L’habitat social, un enjeu de santé publique

Emmanuelle Cosse, présidente de l’Union sociale pour l’habitat (USH), a élargi la réflexion à la question du logement qui est un facteur important d’exposition des individus à la chaleur quand il s’agit de ‘bouilloire thermique’, et a reconnu que « le défi du confort d’été est immense. » Elle a rappelé que le parc social concentre une part importante des populations les plus exposées. Les chiffres de l’étude menée par la Fédération des Offices Publics de l’Habitat (FOPH) avec la Banque des Territoires ont été mentionnés : 64 % du parc (1,44 million de logements) sont déjà exposés aux fortes chaleurs, et 94 % pourraient l’être en 2100. Pour y répondre, l’USH travaille à intégrer systématiquement l’adaptation climatique dans les projets de réhabilitation : « Il ne s’agit plus seulement d’isoler contre le froid, mais de protéger contre la chaleur. Cela suppose de repenser les matériaux, les toitures, les espaces extérieurs, et surtout de coopérer avec les maires », a-t-elle précisé. La présidente a également souligné le rôle clé du personnel de proximité : « Le gardien est souvent la première personne qui constate la détresse des habitants en période de canicule. C’est un maillon essentiel de la résilience urbaine ».

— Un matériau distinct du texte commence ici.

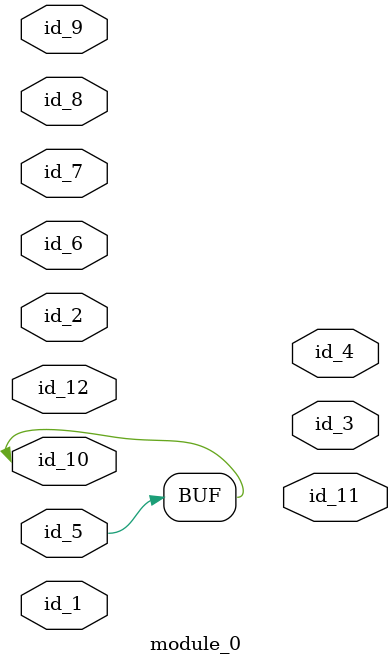
<source format=v>
module module_0 (
    id_1,
    id_2,
    id_3,
    id_4,
    id_5,
    id_6,
    id_7,
    id_8,
    id_9,
    id_10,
    id_11,
    id_12
);
  inout id_12;
  output id_11;
  inout id_10;
  input id_9;
  inout id_8;
  input id_7;
  input id_6;
  input id_5;
  output id_4;
  output id_3;
  inout id_2;
  inout id_1;
  assign id_10 = id_5;
endmodule

</source>
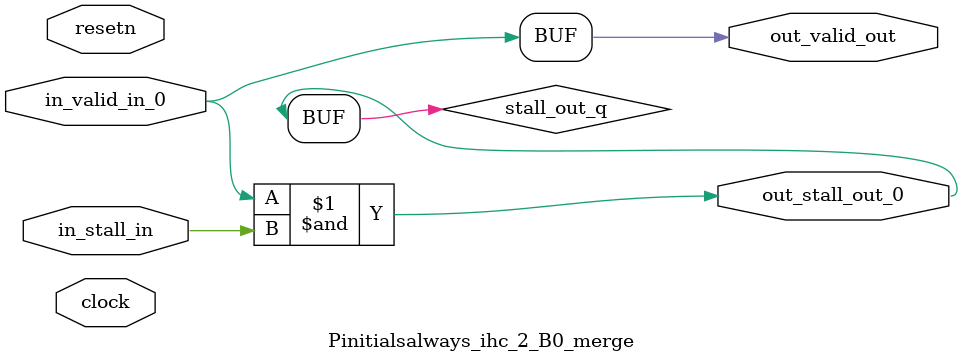
<source format=sv>



(* altera_attribute = "-name AUTO_SHIFT_REGISTER_RECOGNITION OFF; -name MESSAGE_DISABLE 10036; -name MESSAGE_DISABLE 10037; -name MESSAGE_DISABLE 14130; -name MESSAGE_DISABLE 14320; -name MESSAGE_DISABLE 15400; -name MESSAGE_DISABLE 14130; -name MESSAGE_DISABLE 10036; -name MESSAGE_DISABLE 12020; -name MESSAGE_DISABLE 12030; -name MESSAGE_DISABLE 12010; -name MESSAGE_DISABLE 12110; -name MESSAGE_DISABLE 14320; -name MESSAGE_DISABLE 13410; -name MESSAGE_DISABLE 113007; -name MESSAGE_DISABLE 10958" *)
module Pinitialsalways_ihc_2_B0_merge (
    input wire [0:0] in_stall_in,
    input wire [0:0] in_valid_in_0,
    output wire [0:0] out_stall_out_0,
    output wire [0:0] out_valid_out,
    input wire clock,
    input wire resetn
    );

    wire [0:0] stall_out_q;


    // stall_out(LOGICAL,6)
    assign stall_out_q = in_valid_in_0 & in_stall_in;

    // out_stall_out_0(GPOUT,4)
    assign out_stall_out_0 = stall_out_q;

    // out_valid_out(GPOUT,5)
    assign out_valid_out = in_valid_in_0;

endmodule

</source>
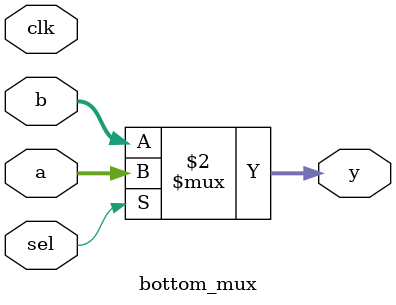
<source format=v>
`timescale 1ns / 1ps

module bottom_mux(
    //#(parameter BITS = 32)(
    output reg [4:0] y, //[BITS-1:0] y, Output of Multiplexer
    input wire [4:0] a, b, //[BITS-1:0] a, Input 1 of Multiplexer b, // Input 0 of Multiplexer
    input wire sel, clk// Select Input is RegDst
    );
    always @(*)
    begin
        y = sel ? a : b;
        end
endmodule // mux

</source>
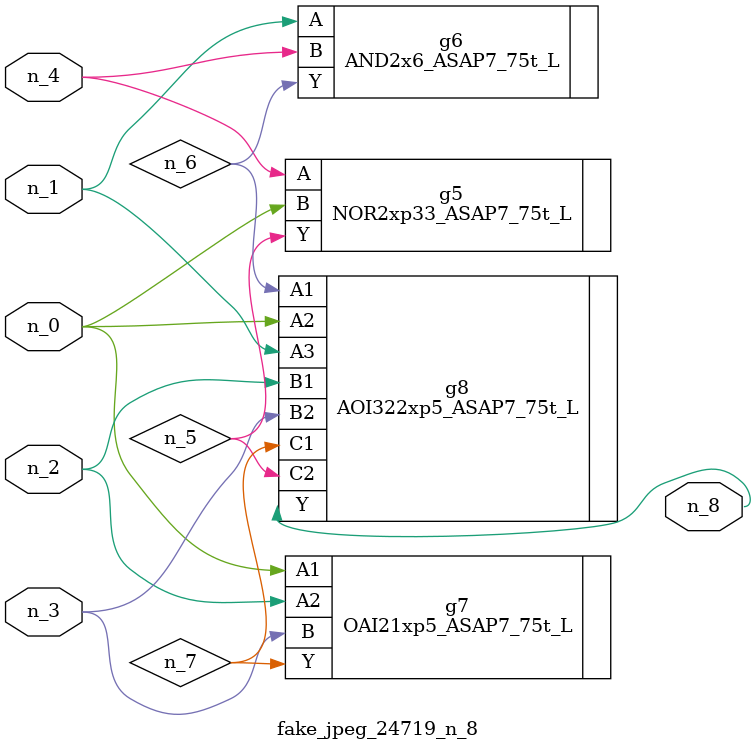
<source format=v>
module fake_jpeg_24719_n_8 (n_3, n_2, n_1, n_0, n_4, n_8);

input n_3;
input n_2;
input n_1;
input n_0;
input n_4;

output n_8;

wire n_6;
wire n_5;
wire n_7;

NOR2xp33_ASAP7_75t_L g5 ( 
.A(n_4),
.B(n_0),
.Y(n_5)
);

AND2x6_ASAP7_75t_L g6 ( 
.A(n_1),
.B(n_4),
.Y(n_6)
);

OAI21xp5_ASAP7_75t_L g7 ( 
.A1(n_0),
.A2(n_2),
.B(n_3),
.Y(n_7)
);

AOI322xp5_ASAP7_75t_L g8 ( 
.A1(n_6),
.A2(n_0),
.A3(n_1),
.B1(n_2),
.B2(n_3),
.C1(n_7),
.C2(n_5),
.Y(n_8)
);


endmodule
</source>
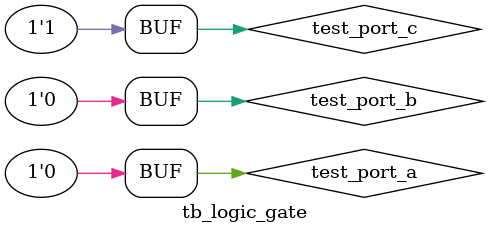
<source format=v>
`timescale 1ns / 1ps
   
module tb_logic_gate();

//信号源，输入的信号
reg         test_port_a         ;
reg         test_port_b         ;
reg         test_port_c         ;
            
//          
wire        test_rslt_e         ;
wire        test_rslt_f         ;
wire        test_rslt_g         ;
wire        test_rslt_h         ;




// initial 从0时刻开始，且执行一次
initial begin
    test_port_a=0;
    #10;
    test_port_a=1;
    #20
    test_port_a=0;
end

initial begin
    test_port_b=0;
    #20;
    test_port_b=1;
    #20
    test_port_b=0;
end
initial begin
    test_port_c=0;
    #10;
    test_port_c=1;
    #10
    test_port_c=0;
    #10
    test_port_c=1;
end



logic_gate logic_gate_inst(
    .port_a (test_port_a      )    ,
    .port_b (test_port_b      )    ,
    .port_c (test_port_c      )    ,
    .rslt_e (test_rslt_e      )    ,
    .rslt_f (test_rslt_f      )    ,
    .rslt_g (test_rslt_g      )    ,
    .rslt_h (test_rslt_h      )
    
);

endmodule 
</source>
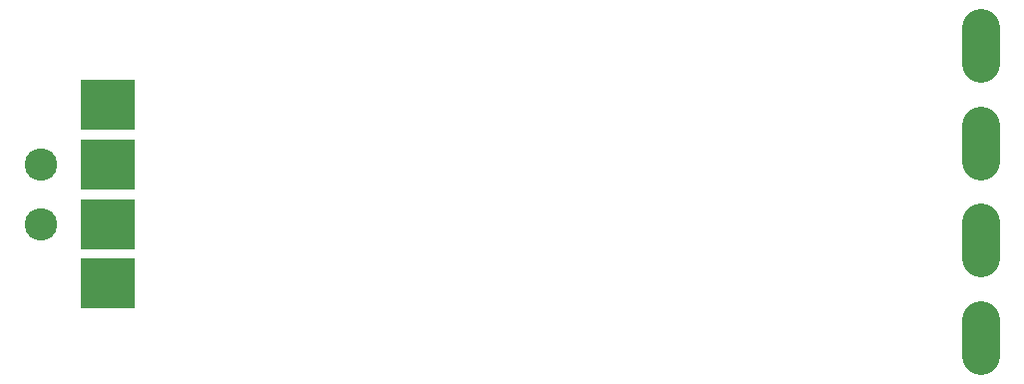
<source format=gbr>
G04 EAGLE Gerber RS-274X export*
G75*
%MOMM*%
%FSLAX34Y34*%
%LPD*%
%INSoldermask Bottom*%
%IPPOS*%
%AMOC8*
5,1,8,0,0,1.08239X$1,22.5*%
G01*
%ADD10C,3.251200*%
%ADD11R,4.648200X4.203200*%
%ADD12C,2.743200*%


D10*
X937400Y236500D02*
X937400Y206020D01*
X937400Y288520D02*
X937400Y319000D01*
X937400Y371020D02*
X937400Y401500D01*
X937400Y453570D02*
X937400Y484050D01*
D11*
X196380Y419320D03*
X196380Y368320D03*
X196380Y317320D03*
X196380Y267320D03*
D12*
X139700Y368300D03*
X139700Y317500D03*
M02*

</source>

Plus largement, le maire de Grenoble, également second vice-président de France urbaine, a rappelé que la rénovation énergétique constitue un des leviers les plus évidents – et pourtant encore largement sous-exploité – de l’adaptation climatique. Eric Piolle a souligné qu’elle offre un « tout bénéfice » rare : confort accru en été comme en hiver, baisse des charges, dynamisation de l’emploi local et réduction des émissions. Il déplore toutefois que le manque de moyens, bien que certain, masque de véritables obstacles structurels : pénurie de matériaux, manque de main-d’œuvre formée, filière encore incapable d’absorber une montée en puissance massive, contraintes sur les modèles de construction bas-carbone (ex. bois). S’y ajoute une faiblesse plus politique que France urbaine déplore : l’absence de stratégie nationale stable, affectée par des « stop and go » comme ceux de MaPrimeRénov’, qui empêchent d’installer un cap durable pour l’ensemble de la filière.

De la canopée au vivre-ensemble : une fabrique urbaine partagée 

En conclusion, les échanges ont convergé vers une idée commune : la lutte contre la chaleur urbaine est à la fois un enjeu environnemental, social et démocratique. Pour Éric Piolle, « L’adaptation sera collective ou ne sera pas : les habitants doivent être partie prenante des choix d’aménagement ». De son côté, Clément Riquet a souligné que « la concertation avec les habitants et les acteurs économiques permet d’assurer l’acceptabilité et la durabilité des transformations ». Tous s’accordent sur la nécessité d’une approche intégrée, articulant planification urbaine, adaptation du bâti, gestion de l’eau et lien social.